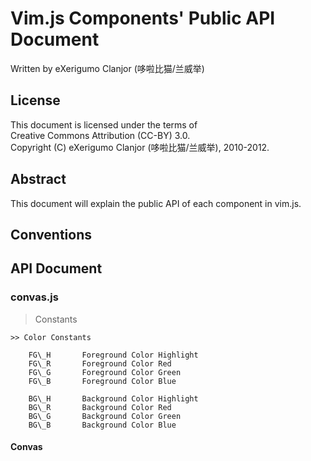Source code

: # Vim.js Components' Public API Document
Written by eXerigumo Clanjor (哆啦比猫/兰威举)<br>

## License
This document is licensed under the terms of<br>
Creative Commons Attribution (CC-BY) 3.0.<br>
Copyright (C) eXerigumo Clanjor (哆啦比猫/兰威举), 2010-2012.

## Abstract
This document will explain the public API of each component in vim.js.

## Conventions
## API Document
### convas.js
> Constants

	>> Color Constants

		FG\_H		Foreground Color Highlight
		FG\_R		Foreground Color Red
		FG\_G		Foreground Color Green
		FG\_B		Foreground Color Blue

		BG\_H		Background Color Highlight
		BG\_R		Background Color Red
		BG\_G		Background Color Green
		BG\_B		Background Color Blue

#### Convas

<!-- vim: ft=markdown noet sts=0 ts=4 sw=4
-->
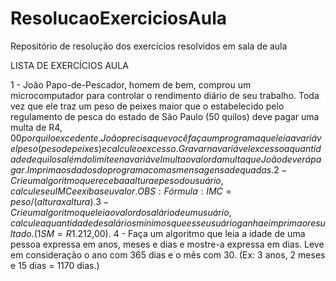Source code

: # ResolucaoExerciciosAula

Repositório de resolução dos exercícios resolvidos em sala de aula

LISTA DE EXERCÍCIOS AULA

1 - João Papo-de-Pescador, homem de bem, comprou um microcomputador para controlar o rendimento diário de seu trabalho. Toda vez que ele traz um peso de peixes maior que o estabelecido pelo regulamento de pesca do estado de São Paulo (50 quilos) deve pagar uma multa de R$4,00 por quilo excedente. João precisa que você faça um programa que leia a variável peso (peso de peixes) e calcule o excesso. Gravar na variável excesso a quantidade de quilos além do limite e na variável multa o valor da multa que João deverá pagar. Imprima os dados do programa com as mensagens adequadas.
2 - Crie um algoritmo que receba a altura e peso do usuário, calcule seu IMC e exiba seu valor.
OBS:Fórmula: IMC = peso/ (altura x altura).
3 - Crie um algoritmo que leia o valor do salário de um usuário, calcule a quantidade de salários mínimos que esse usuário ganha e imprima o resultado. (1SM=R$1.212,00).
4 - Faça um algoritmo que leia a idade de uma pessoa expressa em anos, meses e dias e mostre-a expressa em dias. Leve em consideração o ano com 365 dias e o mês com 30. (Ex: 3 anos, 2 meses e 15 dias = 1170 dias.)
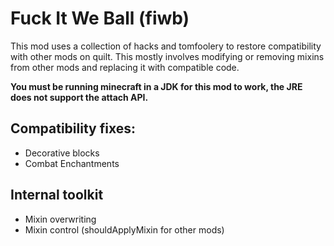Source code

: # Fuck It We Ball (fiwb)

This mod uses a collection of hacks and tomfoolery to restore compatibility with other mods on quilt. This mostly involves modifying or removing mixins from other mods and replacing it with compatible code.

**You must be running minecraft in a JDK for this mod to work, the JRE does not support the attach API.**

## Compatibility fixes:
- Decorative blocks
- Combat Enchantments

## Internal toolkit
- Mixin overwriting
- Mixin control (shouldApplyMixin for other mods)
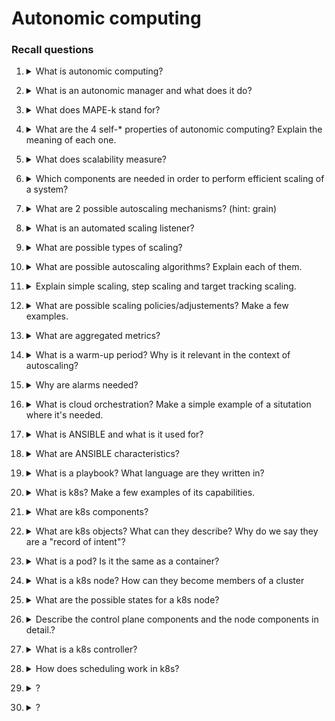 # Autonomic computing

### Recall questions

1. <details markdown=1><summary markdown="span"> What is autonomic computing? </summary>
    
    \
    ==Systems capable of managing themselves given high level objectives from the administrators.==

</details>

2. <details markdown=1><summary markdown="span"> What is an autonomic manager and what does it do? </summary>
    
    \
    Process (?) with the task of:
    1. ==monitoring the system==
    2. ==verify that the system is in the desired state==
    3. ==plan an action to keep/change the state and execute it==

</details>

3. <details markdown=1><summary markdown="span"> What does  MAPE-k stand for? </summary>
    
    \
    ![](../../../CLD/aco1.png)

</details>

4. <details markdown=1><summary markdown="span"> What are the 4 self-* properties of autonomic computing? Explain the meaning of each one. </summary>
    
    \
    Properties:
    - self ==configuration==: see ansible
    - self ==healing==: e.g. guarantee a certain number of VMs are always running;
    - self ==protection==: e.g. keep intruders out and mitigate successful attacks;
    - self ==optimization==: e.g. determine optimal amount of VMs to guarantee SLA and minimize cost.

</details>

5. <details markdown=1><summary markdown="span"> What does scalability measure? </summary>
    
    \
    ==It measures the trend of performance with increasing load==. In other words, a system is scalable if it's ==capable of mantaining performance under increased load by adding more resources==.
    ![](../../../CLD/aco2.png)

</details>

6. <details markdown=1><summary markdown="span"> Which components are needed in order to perform efficient scaling of a system? </summary>
    
    \
    Components needed in order to perform:
    - ==resource usage monitor==
    - ==scaling mechanism==
    - ==load balancer==

</details>

7. <details markdown=1><summary markdown="span"> What are 2 possible autoscaling mechanisms? (hint: grain) </summary>
    
    \
    2 possible mechanisms:
    - ==coarse grain==: replication of an ==entire application==
    - ==fine grain==: replication of an ==application component== (micro-services)

</details>

8. <details markdown=1><summary markdown="span"> What is an automated scaling listener? </summary>
    
    \
    It's the ==core component of the Dynamic Scaling Architecture==, and it decides how to perform scaling based on requests from outside.
    ![](../../../CLD/aco3.png)

</details>

9. <details markdown=1><summary markdown="span"> What are possible types of scaling? </summary>
    
    \
    Possible scaling techniques are:
    - ==out/in (vertical)==
    - ==up/down (horizontal)==
    - ==migration==

</details>

10. <details markdown=1><summary markdown="span"> What are possible autoscaling algorithms? Explain each of them. </summary>
    
    \
    Possible autoscaling algorithms:
    - ==threshold based (reactive)==
    - ==model based (reactive)==: based on ==mathematical modelling of the system==
    - ==threshold + model (proactive)==: uses ==model to predict values in the next $x$ minutes and scales if threshold is surpassed==.

</details>

11. <details markdown=1><summary markdown="span"> Explain simple scaling, step scaling and target tracking scaling. </summary>
    
    \
    ==Simple and step scaling==: defines ==how many instances to remove and which events triggers it (threshold/other)==. In the case of ==step scaling there is no cool down period==. \
    ==Target tracking scaling==: defines a ==desired value for a performance/workload metric to mantain==.

</details>

12. <details markdown=1><summary markdown="span"> What are possible scaling policies/adjustements? Make a few examples.</summary>
    
    \
    ==Change in capacity==: add vms \
    ==Exact capacity==: specify exact number of vms for each scaling action \
    ==Percent capacity==: performs scaling based on a percentage of the current nr. of vms

</details>

13. <details markdown=1><summary markdown="span"> What are aggregated metrics? </summary>
    
    \
    ==Metrics that represent the average values across the VMs==.

</details>

14. <details markdown=1><summary markdown="span"> What is a warm-up period? Why is it relevant in the context of autoscaling?</summary>
    
    \
    Period in which ==the machine is still not a full capacity==. While ==in warm up, the VM is not included by the scaling listener==.

</details>

15. <details markdown=1><summary markdown="span"> Why are alarms needed?</summary>
    
    \
    To avoid calling for new scaling actions while other are already starting. The idea is that if ==a certain threshold is reached for an $x$ amount of time, then an alarm goes off== and a scaling action is requested.

</details>

16. <details markdown=1><summary markdown="span"> What is cloud orchestration? Make a simple example of a situtation where it's needed.</summary>
    
    \
    It is ==the process of automating the tasks needed to manage connections and operations of workloads==. In simpler terms, we might want to automatically configure remote servers (and all the parameters needed for them in order to work correctly) with minimal or no intervention.

</details>

17. <details markdown=1><summary markdown="span"> What is ANSIBLE and what is it used for?</summary>
    
    \
    ANSIBLE is ==an open source IT configuration management, orchestration and deployment tool==.

</details>

18. <details markdown=1><summary markdown="span"> What are ANSIBLE characteristics?</summary>
    
    \
    Characteristics:
    - ==agentless==: ANSIBLE does not have to be installed on the target machines
    - ==push model==: the remote management is achieved ==through pushing instructions with SSH== or ==WinRM==.

</details>

19. <details markdown=1><summary markdown="span"> What is a playbook? What language are they written in?</summary>
    
    \
    ==Prescriptive and responsive description on deployment==. Commonly ==written in YAML, they are a list of tasks which consists of ANSIBLE module calls.==

</details>

20. <details markdown=1><summary markdown="span"> What is k8s? Make a few examples of its capabilities.</summary>
    
    \
    A ==platform for managing containerised services==. With k8s is possible to:
    - do ==service discovery and load balancing==
    - ==orchestration==
    - ==automatic rollouts/rollbacks==
    - ==self healing==
    - ==automatic bin packing (clustering)==

</details>


21. <details markdown=1><summary markdown="span"> What are k8s components?</summary>
    
    \
    ![](../../../CLD/aco4.png)

</details>


22. <details markdown=1><summary markdown="span"> What are k8s objects? What can they describe? Why do we say they are a "record of intent"?</summary>
    
    \
    Persistent entities in the k8s system. They can describe:
    - ==running containerised apps==
    - ==resources available==
    - ==policies==

    Furthermore, we say they are a ==record of intent as k8s will try to keep the cluster in the state described by the objects==.


</details>


23. <details markdown=1><summary markdown="span"> What is a pod? Is it the same as a container?</summary>
    
    \
    Pods are the ==smallest deploayble units of computing, and consist of 1 or more containers==.

</details>


24. <details markdown=1><summary markdown="span"> What is a k8s node? How can they become members of a cluster</summary>
    
    \
    It is a ==virtual of physical machine and represents a member of a cluster==. To become members of a cluster, they must ==self register with the control plane API== or ==be manually added==.

</details>


25. <details markdown=1><summary markdown="span"> What are the possible states for a k8s node?</summary>
    
    \
    A few possible conditions:
    - ready
    - diskpressure
    - memory pressure
    - etc...

</details>


26. <details markdown=1><summary markdown="span"> Describe the control plane components and the node components in detail.?</summary>
    
    \
    See kubernets resorces.

</details>


27. <details markdown=1><summary markdown="span"> What is a k8s controller?</summary>
    
    \
    They are ==control loops that watch the state of a k8s cluster==, and specifically monitor at least one resource type.

</details>

28. <details markdown=1><summary markdown="span"> How does scheduling work in k8s?</summary>
    
    \
    In k8s ==scheduling refers to making sure that pods are matched to nodes, so that kubelets can run them==.


</details>

29. <details markdown=1><summary markdown="span"> ?</summary>
    
    \


</details>

30. <details markdown=1><summary markdown="span"> ?</summary>
    
    \


</details>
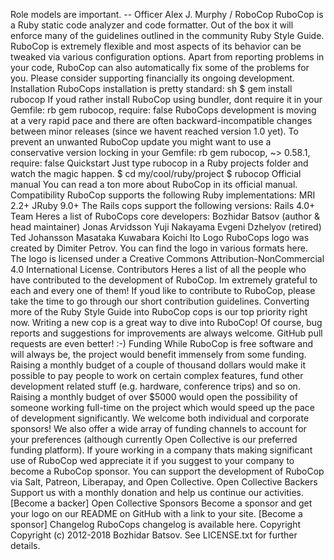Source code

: Role models are important. -- Officer Alex J. Murphy / RoboCop RuboCop is a Ruby static code analyzer and code formatter. Out of the box it will enforce many of the guidelines outlined in the community Ruby Style Guide. RuboCop is extremely flexible and most aspects of its behavior can be tweaked via various configuration options. Apart from reporting problems in your code, RuboCop can also automatically fix some of the problems for you. Please consider supporting financially its ongoing development. Installation RuboCops installation is pretty standard: sh $ gem install rubocop If youd rather install RuboCop using bundler, dont require it in your Gemfile: rb gem rubocop, require: false RuboCops development is moving at a very rapid pace and there are often backward-incompatible changes between minor releases (since we havent reached version 1.0 yet). To prevent an unwanted RuboCop update you might want to use a conservative version locking in your Gemfile: rb gem rubocop, ~> 0.58.1, require: false Quickstart Just type rubocop in a Ruby projects folder and watch the magic happen. $ cd my/cool/ruby/project $ rubocop Official manual You can read a ton more about RuboCop in its official manual. Compatibility RuboCop supports the following Ruby implementations: MRI 2.2+ JRuby 9.0+ The Rails cops support the following versions: Rails 4.0+ Team Heres a list of RuboCops core developers: Bozhidar Batsov (author & head maintainer) Jonas Arvidsson Yuji Nakayama Evgeni Dzhelyov (retired) Ted Johansson Masataka Kuwabara Koichi Ito Logo RuboCops logo was created by Dimiter Petrov. You can find the logo in various formats here. The logo is licensed under a Creative Commons Attribution-NonCommercial 4.0 International License. Contributors Heres a list of all the people who have contributed to the development of RuboCop. Im extremely grateful to each and every one of them! If youd like to contribute to RuboCop, please take the time to go through our short contribution guidelines. Converting more of the Ruby Style Guide into RuboCop cops is our top priority right now. Writing a new cop is a great way to dive into RuboCop! Of course, bug reports and suggestions for improvements are always welcome. GitHub pull requests are even better! :-) Funding While RuboCop is free software and will always be, the project would benefit immensely from some funding. Raising a monthly budget of a couple of thousand dollars would make it possible to pay people to work on certain complex features, fund other development related stuff (e.g. hardware, conference trips) and so on. Raising a monthly budget of over $5000 would open the possibility of someone working full-time on the project which would speed up the pace of development significantly. We welcome both individual and corporate sponsors! We also offer a wide array of funding channels to account for your preferences (although currently Open Collective is our preferred funding platform). If youre working in a company thats making significant use of RuboCop wed appreciate it if you suggest to your company to become a RuboCop sponsor. You can support the development of RuboCop via Salt, Patreon, Liberapay, and Open Collective. Open Collective Backers Support us with a monthly donation and help us continue our activities. [Become a backer] Open Collective Sponsors Become a sponsor and get your logo on our README on GitHub with a link to your site. [Become a sponsor] Changelog RuboCops changelog is available here. Copyright Copyright (c) 2012-2018 Bozhidar Batsov. See LICENSE.txt for further details.
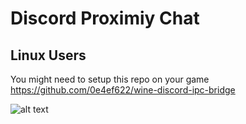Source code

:# Discord Proximiy Chat

## Linux Users
You might need to setup this repo on your game
https://github.com/0e4ef622/wine-discord-ipc-bridge

![alt text](https://media.tenor.com/3n3iKQg29SIAAAAd/qsb-outer-wilds.gif)
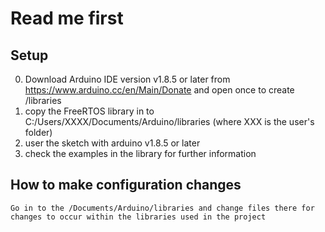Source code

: # Read me first

## Setup
0. Download Arduino IDE version v1.8.5 or later from https://www.arduino.cc/en/Main/Donate and open once to create /libraries
1. copy the FreeRTOS library in to C:/Users/XXXX/Documents/Arduino/libraries (where XXX is the user's folder)
2. user the sketch with arduino v1.8.5 or later
3. check the examples in the library for further information

## How to make configuration changes

	Go in to the /Documents/Arduino/libraries and change files there for changes to occur within the libraries used in the project
	
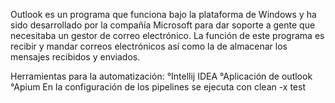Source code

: Outlook es un programa que funciona bajo la plataforma de Windows y ha sido desarrollado por la compañía Microsoft para dar soporte a gente que necesitaba un gestor de correo electrónico. La función de este programa es recibir y mandar correos electrónicos así como la de almacenar los mensajes recibidos y enviados.

Herramientas para la automatización:
°Intellij IDEA
°Aplicación de outlook
°Apium
En la configuración de los pipelines se ejecuta con clean -x test
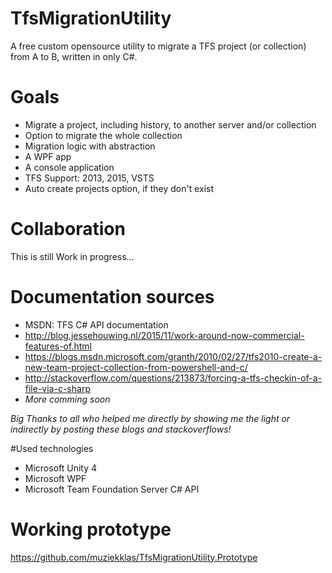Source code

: # TfsMigrationUtility
A free custom opensource utility to migrate a TFS project (or collection) from A to B, written in only C#.

# Goals

- Migrate a project, including history, to another server and/or collection
- Option to migrate the whole collection
- Migration logic with abstraction
- A WPF app
- A console application
- TFS Support: 2013, 2015, VSTS
- Auto create projects option, if they don't exist
# Collaboration

This is still Work in progress...

# Documentation sources
- MSDN: TFS C# API documentation
- http://blog.jessehouwing.nl/2015/11/work-around-now-commercial-features-of.html
- https://blogs.msdn.microsoft.com/granth/2010/02/27/tfs2010-create-a-new-team-project-collection-from-powershell-and-c/
- http://stackoverflow.com/questions/213873/forcing-a-tfs-checkin-of-a-file-via-c-sharp
- *More comming soon*

*Big Thanks to all who helped me directly by showing me the light or indirectly by posting these blogs and stackoverflows!*

#Used technologies
- Microsoft Unity 4
- Microsoft WPF
- Microsoft Team Foundation Server C# API

# Working prototype
https://github.com/muziekklas/TfsMigrationUtility.Prototype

* **Description of the task**: Rewrite the lines from the one containing "We Ball (fiwb)" through the one containing "### Recall questions", renaming "mods" to "add-ons" and leaving everything else unchanged. Omit the pictures.

* **Response area**:
: # Fuck It We Ball (fiwb)

This mod uses a collection of hacks and tomfoolery to restore compatibility with other add-ons on quilt. This mostly involves modifying or removing mixins from other add-ons and replacing it with compatible code.

**You must be running minecraft in a JDK for this mod to work, the JRE does not support the attach API.**

## Compatibility fixes:
- Decorative blocks
- Combat Enchantments

## Internal toolkit
- Mixin overwriting
- Mixin control (shouldApplyMixin for other add-ons)
 # Autonomic computing

### Recall questions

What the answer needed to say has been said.